RAW DATA:
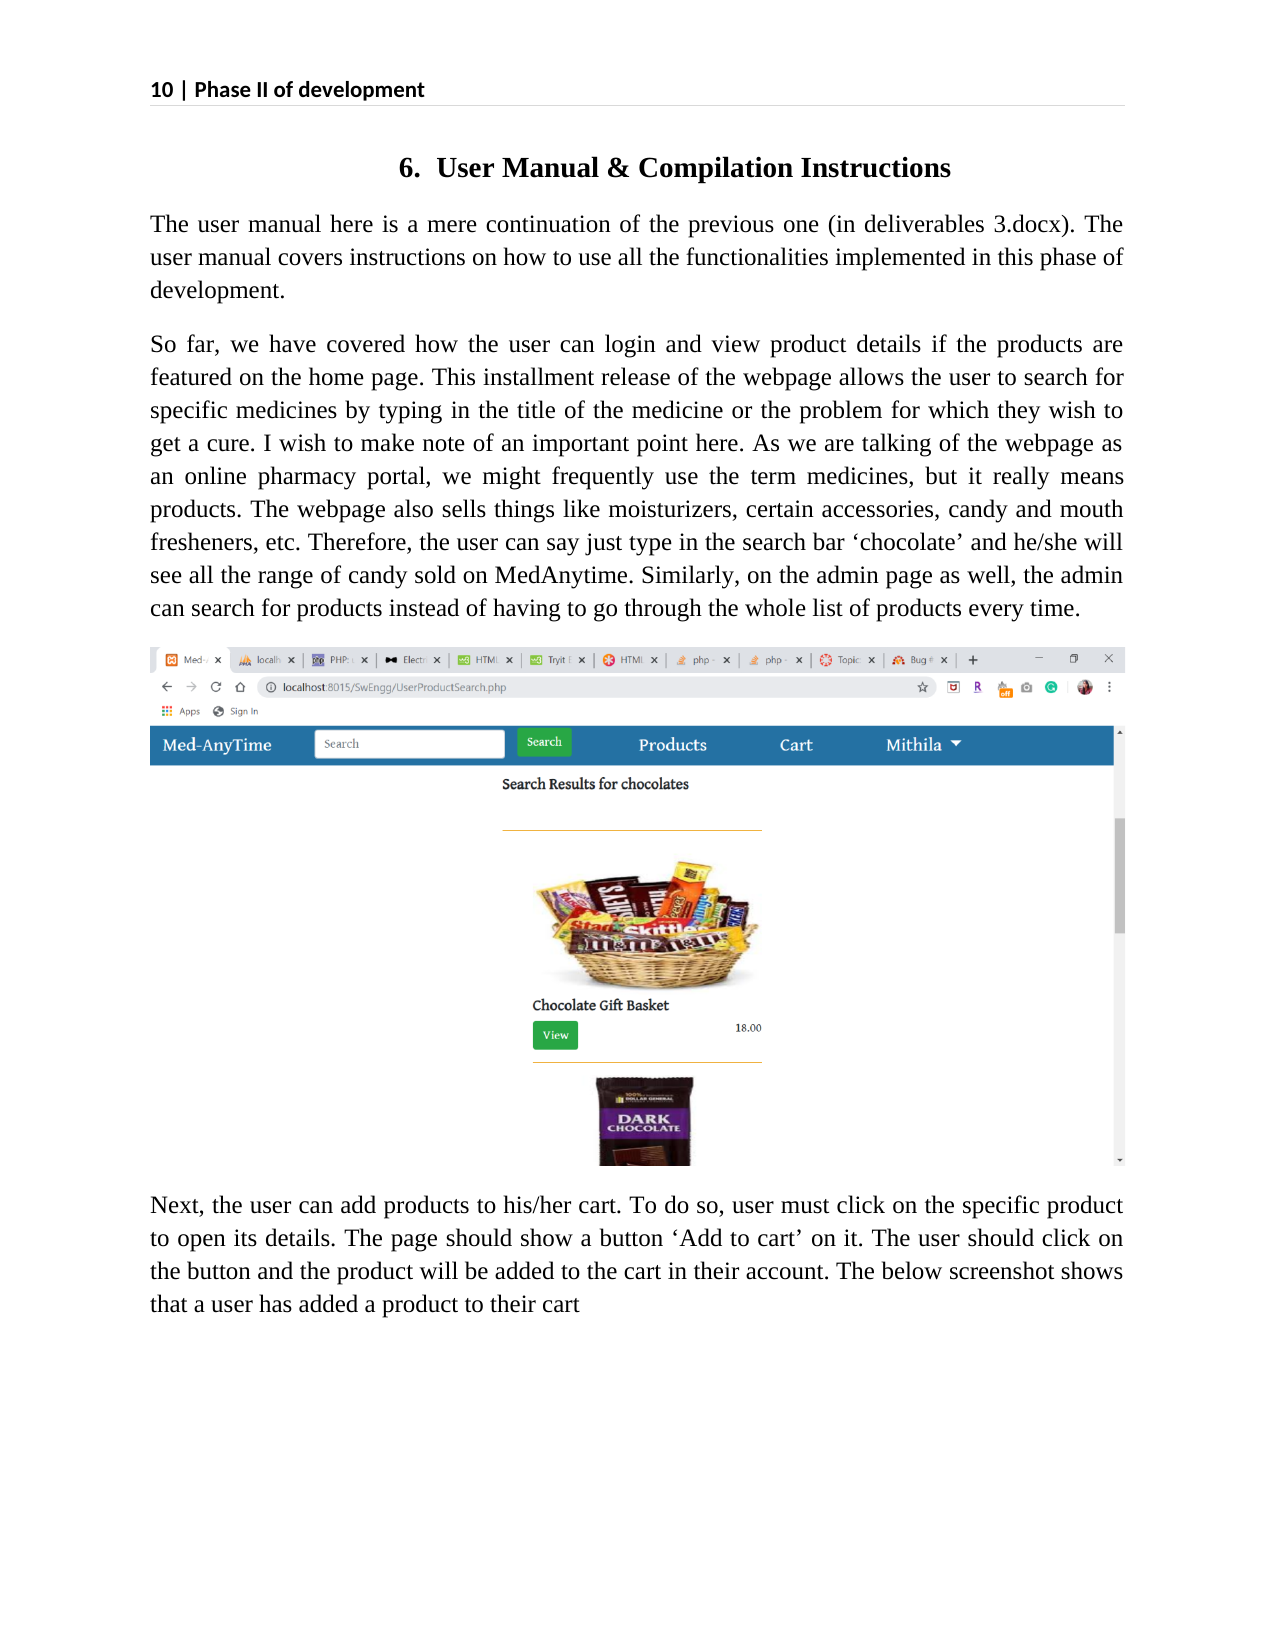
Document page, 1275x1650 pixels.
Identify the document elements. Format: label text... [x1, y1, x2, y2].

text So far, we have covered how the user can login and view product details if the products are featured on the home page. This installment release of the webpage allows the user to search for specific medicines by typing in the title of the medicine or the problem for which they wish to get a cure. I wish to make note of an important point here. As we are talking of the webpage as an online pharmacy portal, we might frequently use the term medicines, but it really means products. The webpage also sells things like moisturizers, certain accessories, candy and mouth fresheners, etc. Therefore, the user can say just type in the search bar ‘chocolate’ and he/she will see all the range of candy sold on MedAnytime. Similarly, on the admin page as well, the admin can search for products instead of having to go through the whole list of products every time. [150, 329, 1125, 622]
text The user manual here is a mere continuation of the previous one (in deliverables 3.docx). The user manual covers instructions on how to use all the functionalities implemented in this phase of development. [150, 209, 1125, 304]
text Next, the user can add products to his/her cart. To do so, user must click on the specific product to open its details. The page should show a button ‘Add to cart’ on it. The user should click on the button and the product will be added to the cart in their account. The below screenshot shows that a user has added a product to their cart [150, 1190, 1125, 1318]
list User Manual & Compilation Instructions [225, 150, 1125, 183]
picture [150, 647, 1125, 1166]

PROBLEM STATEMENT: Set down only the lines running from the line with "Identify the document" to the end of the entries above, both included, exactly as they stand.

RESULT OF THIS TASK:
Identify the document elements. Format: label text... [x1, y1, x2, y2].

text So far, we have covered how the user can login and view product details if the products are featured on the home page. This installment release of the webpage allows the user to search for specific medicines by typing in the title of the medicine or the problem for which they wish to get a cure. I wish to make note of an important point here. As we are talking of the webpage as an online pharmacy portal, we might frequently use the term medicines, but it really means products. The webpage also sells things like moisturizers, certain accessories, candy and mouth fresheners, etc. Therefore, the user can say just type in the search bar ‘chocolate’ and he/she will see all the range of candy sold on MedAnytime. Similarly, on the admin page as well, the admin can search for products instead of having to go through the whole list of products every time. [150, 329, 1125, 622]
text The user manual here is a mere continuation of the previous one (in deliverables 3.docx). The user manual covers instructions on how to use all the functionalities implemented in this phase of development. [150, 209, 1125, 304]
text Next, the user can add products to his/her cart. To do so, user must click on the specific product to open its details. The page should show a button ‘Add to cart’ on it. The user should click on the button and the product will be added to the cart in their account. The below screenshot shows that a user has added a product to their cart [150, 1190, 1125, 1318]
list User Manual & Compilation Instructions [225, 150, 1125, 183]
picture [150, 647, 1125, 1166]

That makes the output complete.